Confused or bemused? Bewildered or perhaps bewitched? Bear in mind that I am no physicist, philosopher or new age fundamentalist. Just your average part-time poet and aspiring guru, musing about how and why we arrive at our destinations and pondering upon the threads that connect us throughout time and space. Essentially, this much I know to be true: my past, present and future realities are ever connected, and probably not in a linear, chronological, progressive sense. Perhaps time is circular and in making our current choices, we are unknowingly following echoes of some distant future which is calling itself and us along with it, into existence. Granted this is all a bit of a mind f*#@, but it's kinda fun.
Now I invite you to consider how your present might have created your past, and the possibility that your future is creating your present. If you have any thoughts, questions or suggestions about this post, please leave a comment. And if you ever manage to experience 'time travel' itself, be sure to contact me, I promise not to think that you have totally lost the plot. And finally, in your contemplative moments, ponder on this "the past is the beginning of the beginning and all that is and has been is but the twilight of the dawn." (H. G. Wells)
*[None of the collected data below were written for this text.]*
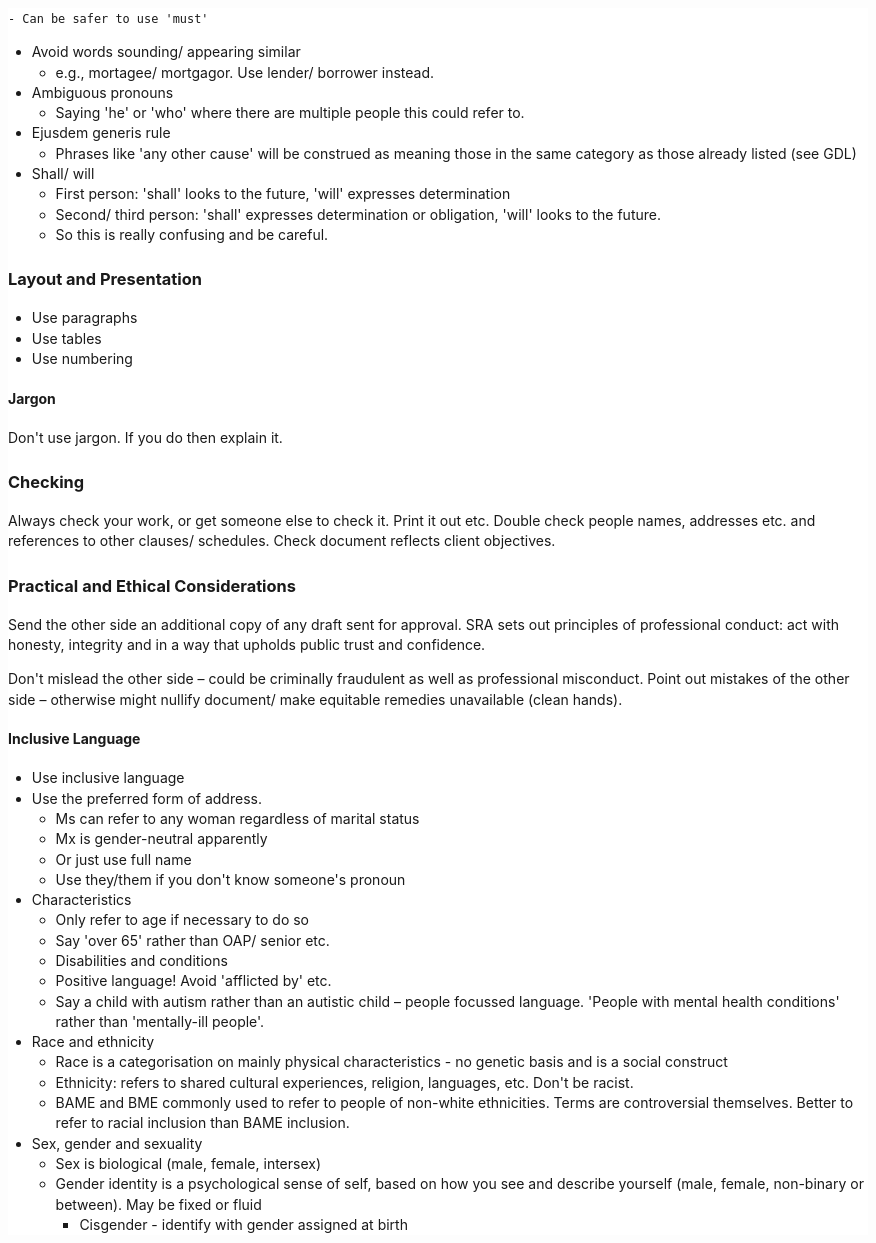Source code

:	- Can be safer to use 'must'
- Avoid words sounding/ appearing similar
	- e.g., mortagee/ mortgagor. Use lender/ borrower instead.
- Ambiguous pronouns
	- Saying 'he' or 'who' where there are multiple people this could refer to.
- Ejusdem generis rule
	- Phrases like 'any other cause' will be construed as meaning those in the same category as those already listed (see GDL)
- Shall/ will
	- First person: 'shall' looks to the future, 'will' expresses determination
	- Second/ third person: 'shall' expresses determination or obligation, 'will' looks to the future.
	- So this is really confusing and be careful.

### Layout and Presentation

- Use paragraphs
- Use tables
- Use numbering

#### Jargon

Don't use jargon. If you do then explain it.

### Checking

Always check your work, or get someone else to check it. Print it out etc. Double check people names, addresses etc. and references to other clauses/ schedules. Check document reflects client objectives.

### Practical and Ethical Considerations

Send the other side an additional copy of any draft sent for approval. SRA sets out principles of professional conduct: act with honesty, integrity and in a way that upholds public trust and confidence.

Don't mislead the other side – could be criminally fraudulent as well as professional misconduct. Point out mistakes of the other side – otherwise might nullify document/ make equitable remedies unavailable (clean hands).

#### Inclusive Language

- Use inclusive language
- Use the preferred form of address.
	- Ms can refer to any woman regardless of marital status
	- Mx is gender-neutral apparently
	- Or just use full name
	- Use they/them if you don't know someone's pronoun
- Characteristics
	- Only refer to age if necessary to do so
	- Say 'over 65' rather than OAP/ senior etc.
	- Disabilities and conditions
	- Positive language! Avoid 'afflicted by' etc.
	- Say a child with autism rather than an autistic child – people focussed language. 'People with mental health conditions' rather than 'mentally-ill people'.
- Race and ethnicity
	- Race is a categorisation on mainly physical characteristics - no genetic basis and is a social construct
	- Ethnicity: refers to shared cultural experiences, religion, languages, etc. Don't be racist.
	- BAME and BME commonly used to refer to people of non-white ethnicities. Terms are controversial themselves. Better to refer to racial inclusion than BAME inclusion.
- Sex, gender and sexuality
	- Sex is biological (male, female, intersex)
	- Gender identity is a psychological sense of self, based on how you see and describe yourself (male, female, non-binary or between). May be fixed or fluid
		- Cisgender - identify with gender assigned at birth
Burnt Norton (from Four Quartets, by TS Eliot)
Time present and time past
Are both perhaps present in time future,
And time future contained in time past.
If all time is eternally present
All time is unredeemable.
What might have been is an abstraction
Remaining a perpetual possibility
Only in a world of speculation.
What might have been and what has been
Point to one end, which is always present.
Footfalls echo in the memory
Down the passage which we did not take
Towards the door we never opened
Into the rose-garden. My words echo
Thus, in your mind.But to what purpose
Disturbing the dust on a bowl of rose-leaves
I do not know.Other echoes
Inhabit the garden. Shall we follow?
According to Wikipedia, the central focus of Eliot's Four Quartets is "man's relationship with time, the universe, and the divine. Time is depicted as a binding force that prevents mankind from transcending the boundaries of the material world and hinders them from finding redemption. The poem suggests that the only way to discover eternity is through memory, understanding the past, and transcending beyond time."